» Задание 1
Извлеките из записей и перепишите без изменений всё, что идёт от самого начала записей вниз до строки, содержащей «-0.013972, 0.982782, -0.512461]]», включая обе границы.

▬▬▬▬▬▬

Естественно, главнейшей основой для этой гражданской ответственности служат органы массовой культуры. Отдельно взятому гражданину все еще может быть позволено его личное несчастье, пока оно не принимает политического значения, и мера этой терпимости определяется тем, насколько широкий размах личной жизни может допустить общество. Но каждое порождение массовой культуры – публичный акт, и он должен соответствовать принятым понятиям общественного блага. Никто всерьез не подвергает сомнению тот принцип, что управление общественной моралью – это функция массовой культуры, и, безусловно, никто из массовой аудитории не возражает, чтобы его моралью управляли. Когда нормальным состоянием гражданина является беспокойство, эйфория расплывается по нашей культуре, как широкая ухмылка – по лицу идиота. С точки зрения отношения к жизни, существует весьма незначительное различие между «счастливым» фильмом наподобие «Хороших новостей», игнорирующим смерть и страдания, и «грустным» фильмом вроде «Дерево растет в Бруклине», где смерть и страдания используются как события на службе у высшего оптимизма.

▬▬▬▬▬▬

» Задание 2
Изложите исходный текст в двух предложениях.

(Сохранённые записи данных)
▬▬▬▬▬▬

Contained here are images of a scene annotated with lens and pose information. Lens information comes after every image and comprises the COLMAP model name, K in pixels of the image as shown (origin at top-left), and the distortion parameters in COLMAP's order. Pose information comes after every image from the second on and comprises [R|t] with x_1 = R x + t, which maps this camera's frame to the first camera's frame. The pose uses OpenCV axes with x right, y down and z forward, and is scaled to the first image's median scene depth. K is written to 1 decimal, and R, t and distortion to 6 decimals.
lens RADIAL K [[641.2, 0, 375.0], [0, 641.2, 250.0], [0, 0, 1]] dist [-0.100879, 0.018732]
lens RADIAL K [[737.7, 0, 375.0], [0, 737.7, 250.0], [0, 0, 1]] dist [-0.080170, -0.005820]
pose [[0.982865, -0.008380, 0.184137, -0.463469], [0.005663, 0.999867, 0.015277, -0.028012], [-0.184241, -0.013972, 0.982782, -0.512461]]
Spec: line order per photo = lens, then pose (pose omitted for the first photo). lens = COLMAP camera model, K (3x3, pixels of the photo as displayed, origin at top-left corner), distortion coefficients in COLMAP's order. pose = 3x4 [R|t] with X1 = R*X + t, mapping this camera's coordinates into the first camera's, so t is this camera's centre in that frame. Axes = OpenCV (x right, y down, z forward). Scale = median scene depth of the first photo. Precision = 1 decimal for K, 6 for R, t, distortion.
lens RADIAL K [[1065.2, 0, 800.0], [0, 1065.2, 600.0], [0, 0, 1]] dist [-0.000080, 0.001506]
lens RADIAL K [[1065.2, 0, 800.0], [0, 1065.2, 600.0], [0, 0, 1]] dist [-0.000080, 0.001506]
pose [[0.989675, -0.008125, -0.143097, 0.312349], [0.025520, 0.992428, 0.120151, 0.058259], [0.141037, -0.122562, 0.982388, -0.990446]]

▬▬▬▬▬▬

» Ожидаемый ответ 1
Contained here are images of a scene annotated with lens and pose information. Lens information comes after every image and comprises the COLMAP model name, K in pixels of the image as shown (origin at top-left), and the distortion parameters in COLMAP's order. Pose information comes after every image from the second on and comprises [R|t] with x_1 = R x + t, which maps this camera's frame to the first camera's frame. The pose uses OpenCV axes with x right, y down and z forward, and is scaled to the first image's median scene depth. K is written to 1 decimal, and R, t and distortion to 6 decimals.
lens RADIAL K [[641.2, 0, 375.0], [0, 641.2, 250.0], [0, 0, 1]] dist [-0.100879, 0.018732]
lens RADIAL K [[737.7, 0, 375.0], [0, 737.7, 250.0], [0, 0, 1]] dist [-0.080170, -0.005820]
pose [[0.982865, -0.008380, 0.184137, -0.463469], [0.005663, 0.999867, 0.015277, -0.028012], [-0.184241, -0.013972, 0.982782, -0.512461]]

» Ожидаемый ответ 2
Главной основой гражданской ответственности служат органы массовой культуры: каждое их порождение является публичным актом и должно соответствовать принятым понятиям общественного блага, а управление общественной моралью никто не оспаривает как их функцию. Когда нормальным состоянием гражданина становится беспокойство, по культуре расплывается эйфория, и по отношению к жизни «счастливый» фильм вроде «Хороших новостей» мало отличается от «грустного» вроде «Дерево растет в Бруклине», где смерть и страдания служат высшему оптимизму.